* [What you have to do] Beginning at whichever line contains "302 157 1731.1", reproduce each line of the records below word for word, ending with the last, and add nothing.

(Saved entries)
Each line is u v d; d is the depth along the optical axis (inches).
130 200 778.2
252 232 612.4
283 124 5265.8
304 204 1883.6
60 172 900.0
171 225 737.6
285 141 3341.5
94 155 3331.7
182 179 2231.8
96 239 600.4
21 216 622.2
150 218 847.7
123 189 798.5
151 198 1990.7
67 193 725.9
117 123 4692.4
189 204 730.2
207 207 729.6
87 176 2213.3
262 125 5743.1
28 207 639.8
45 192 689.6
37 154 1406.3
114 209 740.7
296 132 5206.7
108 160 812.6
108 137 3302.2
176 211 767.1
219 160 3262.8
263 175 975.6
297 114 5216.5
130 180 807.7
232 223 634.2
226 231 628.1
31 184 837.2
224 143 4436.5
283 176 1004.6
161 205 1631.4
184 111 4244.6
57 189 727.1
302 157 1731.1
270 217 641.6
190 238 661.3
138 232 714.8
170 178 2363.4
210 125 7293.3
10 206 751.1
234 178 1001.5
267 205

* [Output for this task]
302 157 1731.1
270 217 641.6
190 238 661.3
138 232 714.8
170 178 2363.4
210 125 7293.3
10 206 751.1
234 178 1001.5
267 205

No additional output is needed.